▶ **Given exercise A**:
Answer these questions from the review thread:
(i) Which file should the package author create if it does not exist yet, to capture changes made during the review process?
(ii) Which routine in the survival package is much of the C code in aorsf based on?
(iii) After the rOpenSci review is complete, what should be linked in the pre-review JOSS thread?
** start Document excerpt **
Please add this badge to the README of your package repository:
[![Status at rOpenSci Software Peer Review](https://badges.ropensci.org/532_status.svg)](https://github.com/ropensci/software-review/issues/532)
Furthermore, if your package does not have a NEWS.md file yet, please create one to capture the changes made during the review process. See https://devguide.ropensci.org/releasing.html#news
Done! Looking forward to the review.
Hi @tdhock,
Thank you for acting as the editor of this submission. I have recently added a paper.md file to the repository in hopes that aorsf
can be eligible for an expedited review at the Journal of Open Source Software after the ropensci review. Can you let me know if any other files are needed or if other actions are needed from me to qualify for an expedited review at JOSS? Thank you!
I'm not sure about the expedited JOSS review. You may ask @noamross or @mpadge
@bcjaeger The paper.md
file should be sufficient. For JOSS submission, after RO review is complete you should submit to JOSS and link to this review thread in the pre-review JOSS thread. JOSS editors will review the paper.md and can opt to use RO's software reviews rather than finding additional reviewers.
Thanks, @noamross! That makes sense.
Hi @tdhock, I see we are still seeking reviewers. Is there anything I can do to help find reviewers for this submission?
I have asked a few people to review but no one has agreed yet, do you have any idea for potential reviewers to ask?
Thanks! Assuming folks in the ROpenSci circle have been asked already, I'll offer some names (username) that may not have been asked yet but would be good reviewers for aorsf
.
Terry Therneau (therneau) would be a good reviewer - a lot of the C code in aorsf is based on his survival
package coxph
routine.
** end Document excerpt **
** start Material supplied **
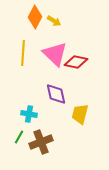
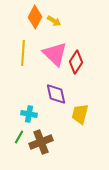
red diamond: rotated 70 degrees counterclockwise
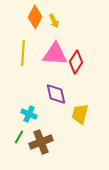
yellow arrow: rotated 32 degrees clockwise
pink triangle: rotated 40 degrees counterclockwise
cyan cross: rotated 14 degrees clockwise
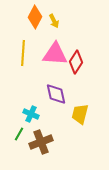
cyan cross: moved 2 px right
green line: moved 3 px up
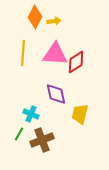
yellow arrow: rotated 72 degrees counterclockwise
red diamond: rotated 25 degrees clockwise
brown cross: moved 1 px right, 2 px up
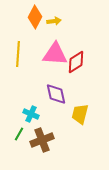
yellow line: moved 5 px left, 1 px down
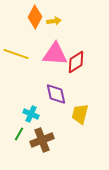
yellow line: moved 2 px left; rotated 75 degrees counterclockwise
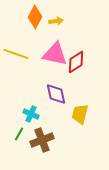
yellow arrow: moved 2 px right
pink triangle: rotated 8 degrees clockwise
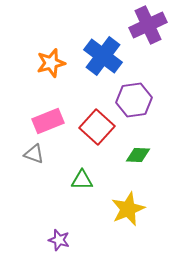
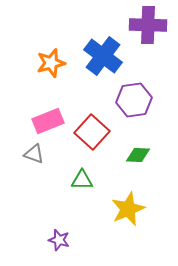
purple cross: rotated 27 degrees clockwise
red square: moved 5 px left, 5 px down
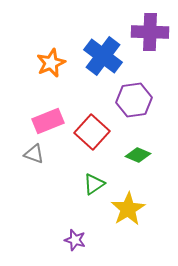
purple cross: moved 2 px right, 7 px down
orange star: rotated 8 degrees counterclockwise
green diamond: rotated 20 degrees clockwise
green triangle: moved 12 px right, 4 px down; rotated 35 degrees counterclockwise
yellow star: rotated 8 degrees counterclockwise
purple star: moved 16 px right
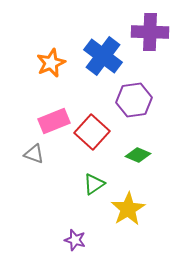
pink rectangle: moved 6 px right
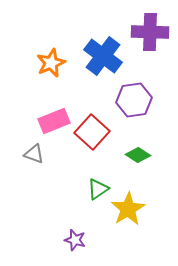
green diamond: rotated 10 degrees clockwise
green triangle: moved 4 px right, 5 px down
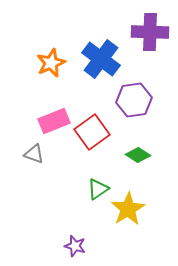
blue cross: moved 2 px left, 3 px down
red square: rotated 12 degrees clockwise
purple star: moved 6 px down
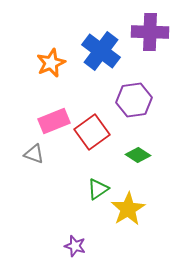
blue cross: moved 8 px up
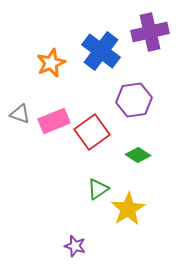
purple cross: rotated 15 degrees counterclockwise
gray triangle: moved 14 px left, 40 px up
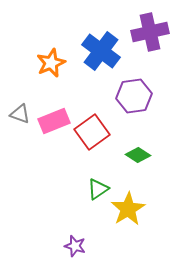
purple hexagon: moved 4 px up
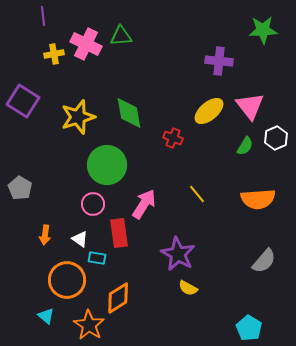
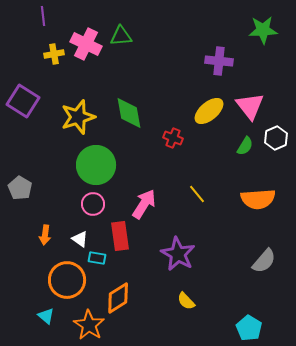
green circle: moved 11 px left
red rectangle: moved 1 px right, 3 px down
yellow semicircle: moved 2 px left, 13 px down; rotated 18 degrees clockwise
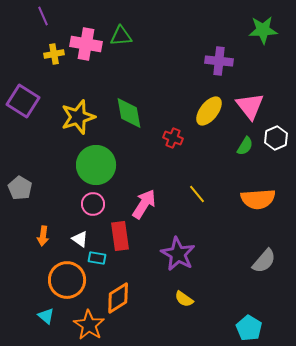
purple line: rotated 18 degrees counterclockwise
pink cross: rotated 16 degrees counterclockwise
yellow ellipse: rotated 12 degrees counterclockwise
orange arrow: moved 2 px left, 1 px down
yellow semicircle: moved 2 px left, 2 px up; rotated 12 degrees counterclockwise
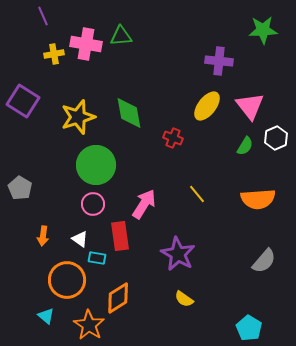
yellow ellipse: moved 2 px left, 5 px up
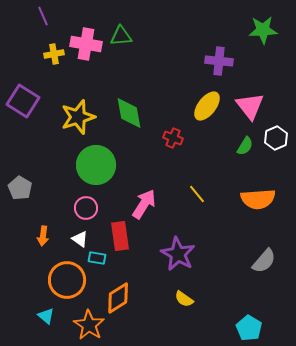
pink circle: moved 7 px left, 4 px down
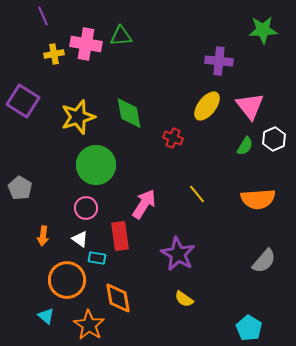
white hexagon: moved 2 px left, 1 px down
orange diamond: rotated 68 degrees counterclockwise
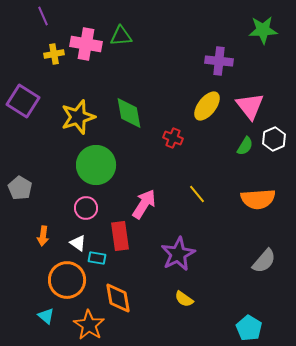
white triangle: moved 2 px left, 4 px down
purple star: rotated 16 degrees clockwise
** end Material supplied **
▶ **Given exercise B**:
Quote the lines of the records, starting at the first line of the records and ending at the line that contains "purple hexagon: moved 4 px up", with both ends included. Leave the pictures out of your answer.

▶ **Complete output A**:
(i) NEWS.md
(ii) coxph
(iii) This review thread

▶ **Complete output B**:
red diamond: rotated 70 degrees counterclockwise
yellow arrow: rotated 32 degrees clockwise
pink triangle: rotated 40 degrees counterclockwise
cyan cross: rotated 14 degrees clockwise
cyan cross: moved 2 px right
green line: moved 3 px up
yellow arrow: rotated 72 degrees counterclockwise
red diamond: rotated 25 degrees clockwise
brown cross: moved 1 px right, 2 px up
yellow line: moved 5 px left, 1 px down
yellow line: moved 2 px left; rotated 75 degrees counterclockwise
yellow arrow: moved 2 px right
pink triangle: rotated 8 degrees clockwise
purple cross: rotated 27 degrees clockwise
red square: moved 5 px left, 5 px down
purple cross: moved 2 px right, 7 px down
orange star: rotated 8 degrees counterclockwise
green diamond: rotated 20 degrees clockwise
green triangle: moved 12 px right, 4 px down; rotated 35 degrees counterclockwise
yellow star: rotated 8 degrees counterclockwise
purple star: moved 16 px right
pink rectangle: moved 6 px right
green diamond: rotated 10 degrees clockwise
green triangle: moved 4 px right, 5 px down
blue cross: moved 2 px left, 3 px down
red square: rotated 12 degrees clockwise
purple star: moved 6 px down
blue cross: moved 8 px up
purple cross: rotated 15 degrees counterclockwise
gray triangle: moved 14 px left, 40 px up
purple hexagon: moved 4 px up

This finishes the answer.